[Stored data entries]

══════

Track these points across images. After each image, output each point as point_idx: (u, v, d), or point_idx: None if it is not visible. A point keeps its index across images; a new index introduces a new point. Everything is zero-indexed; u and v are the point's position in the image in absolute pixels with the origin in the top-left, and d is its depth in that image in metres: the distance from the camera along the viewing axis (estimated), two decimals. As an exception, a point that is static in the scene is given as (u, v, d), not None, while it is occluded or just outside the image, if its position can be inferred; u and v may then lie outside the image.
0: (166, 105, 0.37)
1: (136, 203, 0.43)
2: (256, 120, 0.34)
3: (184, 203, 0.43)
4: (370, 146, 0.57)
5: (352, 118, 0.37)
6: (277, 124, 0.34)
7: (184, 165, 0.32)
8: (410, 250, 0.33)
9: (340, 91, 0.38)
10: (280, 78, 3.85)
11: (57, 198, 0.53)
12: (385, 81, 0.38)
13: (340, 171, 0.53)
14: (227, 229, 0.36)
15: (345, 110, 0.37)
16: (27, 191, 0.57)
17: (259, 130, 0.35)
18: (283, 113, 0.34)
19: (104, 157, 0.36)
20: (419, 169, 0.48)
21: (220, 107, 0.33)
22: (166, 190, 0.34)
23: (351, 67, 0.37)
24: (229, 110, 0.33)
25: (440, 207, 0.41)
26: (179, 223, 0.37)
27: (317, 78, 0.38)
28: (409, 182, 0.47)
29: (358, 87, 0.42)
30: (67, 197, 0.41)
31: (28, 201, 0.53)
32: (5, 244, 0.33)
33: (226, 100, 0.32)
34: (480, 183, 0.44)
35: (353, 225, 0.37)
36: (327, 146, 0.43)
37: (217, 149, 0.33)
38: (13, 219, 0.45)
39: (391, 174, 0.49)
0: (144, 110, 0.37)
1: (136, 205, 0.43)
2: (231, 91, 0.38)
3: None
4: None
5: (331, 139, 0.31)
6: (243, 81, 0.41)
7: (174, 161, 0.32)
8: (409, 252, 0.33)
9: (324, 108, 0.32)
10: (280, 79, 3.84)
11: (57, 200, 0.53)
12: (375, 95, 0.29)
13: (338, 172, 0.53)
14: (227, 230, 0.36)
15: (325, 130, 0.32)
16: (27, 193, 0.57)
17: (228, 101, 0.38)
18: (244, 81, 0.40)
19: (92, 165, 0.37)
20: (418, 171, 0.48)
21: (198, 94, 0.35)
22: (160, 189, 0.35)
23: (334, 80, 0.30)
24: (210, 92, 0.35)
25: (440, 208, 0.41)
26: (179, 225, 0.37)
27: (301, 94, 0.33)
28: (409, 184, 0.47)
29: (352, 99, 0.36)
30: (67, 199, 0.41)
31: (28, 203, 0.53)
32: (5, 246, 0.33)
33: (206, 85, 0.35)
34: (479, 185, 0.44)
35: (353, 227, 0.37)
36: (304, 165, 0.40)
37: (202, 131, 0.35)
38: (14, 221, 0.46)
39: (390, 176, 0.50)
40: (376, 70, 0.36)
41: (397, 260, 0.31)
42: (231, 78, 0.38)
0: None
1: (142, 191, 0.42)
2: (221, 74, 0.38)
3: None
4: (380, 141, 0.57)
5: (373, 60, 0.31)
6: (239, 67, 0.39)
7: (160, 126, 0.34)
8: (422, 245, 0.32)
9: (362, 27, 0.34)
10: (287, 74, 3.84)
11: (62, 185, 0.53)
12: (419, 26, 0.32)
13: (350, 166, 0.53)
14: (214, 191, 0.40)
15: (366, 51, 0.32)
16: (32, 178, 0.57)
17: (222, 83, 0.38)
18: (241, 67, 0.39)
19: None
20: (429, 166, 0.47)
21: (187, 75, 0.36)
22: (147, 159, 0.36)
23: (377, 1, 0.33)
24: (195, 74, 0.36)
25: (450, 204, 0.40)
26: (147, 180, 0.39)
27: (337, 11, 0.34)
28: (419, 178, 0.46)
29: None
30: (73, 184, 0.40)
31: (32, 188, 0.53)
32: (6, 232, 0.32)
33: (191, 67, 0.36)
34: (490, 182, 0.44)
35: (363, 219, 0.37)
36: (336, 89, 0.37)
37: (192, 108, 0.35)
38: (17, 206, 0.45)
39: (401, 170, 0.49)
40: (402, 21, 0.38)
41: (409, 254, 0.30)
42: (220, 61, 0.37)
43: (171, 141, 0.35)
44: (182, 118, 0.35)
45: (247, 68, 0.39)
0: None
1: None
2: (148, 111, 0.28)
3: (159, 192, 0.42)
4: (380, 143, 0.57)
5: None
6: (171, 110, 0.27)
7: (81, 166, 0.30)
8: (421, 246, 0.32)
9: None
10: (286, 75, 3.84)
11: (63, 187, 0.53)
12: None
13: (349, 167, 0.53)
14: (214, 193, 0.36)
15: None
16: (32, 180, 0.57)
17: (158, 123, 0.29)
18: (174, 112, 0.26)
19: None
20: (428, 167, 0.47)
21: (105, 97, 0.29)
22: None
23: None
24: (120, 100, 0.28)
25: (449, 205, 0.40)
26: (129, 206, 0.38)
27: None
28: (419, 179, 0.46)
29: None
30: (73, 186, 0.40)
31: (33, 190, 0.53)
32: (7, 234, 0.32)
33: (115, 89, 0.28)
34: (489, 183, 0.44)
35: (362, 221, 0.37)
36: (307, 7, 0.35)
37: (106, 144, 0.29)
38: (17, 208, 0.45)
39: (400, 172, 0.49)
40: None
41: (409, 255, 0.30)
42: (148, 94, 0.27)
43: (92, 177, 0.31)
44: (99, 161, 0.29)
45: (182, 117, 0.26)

══════

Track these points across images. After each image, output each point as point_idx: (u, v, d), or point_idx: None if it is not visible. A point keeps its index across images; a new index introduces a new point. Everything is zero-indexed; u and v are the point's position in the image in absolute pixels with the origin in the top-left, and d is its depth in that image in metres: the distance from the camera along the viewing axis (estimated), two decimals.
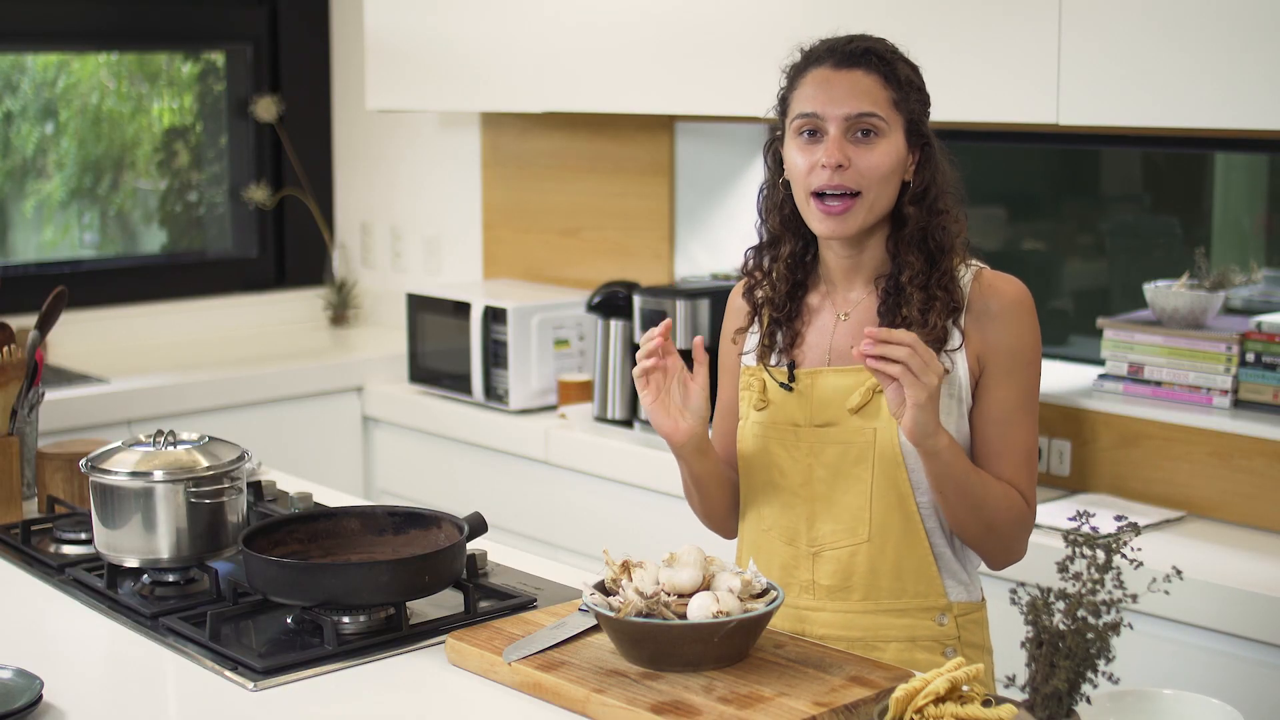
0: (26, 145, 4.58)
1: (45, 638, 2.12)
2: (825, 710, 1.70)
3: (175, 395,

══════

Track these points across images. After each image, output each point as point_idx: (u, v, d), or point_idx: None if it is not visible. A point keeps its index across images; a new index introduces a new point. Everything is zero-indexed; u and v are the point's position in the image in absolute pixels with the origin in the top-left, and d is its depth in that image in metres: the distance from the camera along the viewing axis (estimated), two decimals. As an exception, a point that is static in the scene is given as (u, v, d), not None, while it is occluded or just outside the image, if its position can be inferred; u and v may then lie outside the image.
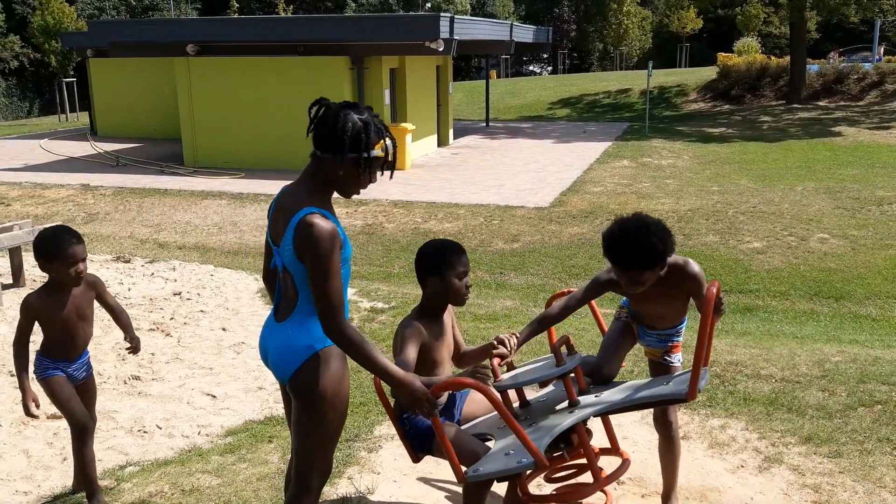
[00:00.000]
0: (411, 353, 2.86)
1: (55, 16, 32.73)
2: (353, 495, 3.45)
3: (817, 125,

══════

» **Assignment**:
The lines to extract from the data above begin with the line containing "1: (136, 203, 0.43)" and end with the line containing "15: (345, 110, 0.37)". Extract them exactly, including both.

» **Solution for this exercise**:
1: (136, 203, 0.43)
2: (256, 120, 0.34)
3: (184, 203, 0.43)
4: (370, 146, 0.57)
5: (352, 118, 0.37)
6: (277, 124, 0.34)
7: (184, 165, 0.32)
8: (410, 250, 0.33)
9: (340, 91, 0.38)
10: (280, 78, 3.85)
11: (57, 198, 0.53)
12: (385, 81, 0.38)
13: (340, 171, 0.53)
14: (227, 229, 0.36)
15: (345, 110, 0.37)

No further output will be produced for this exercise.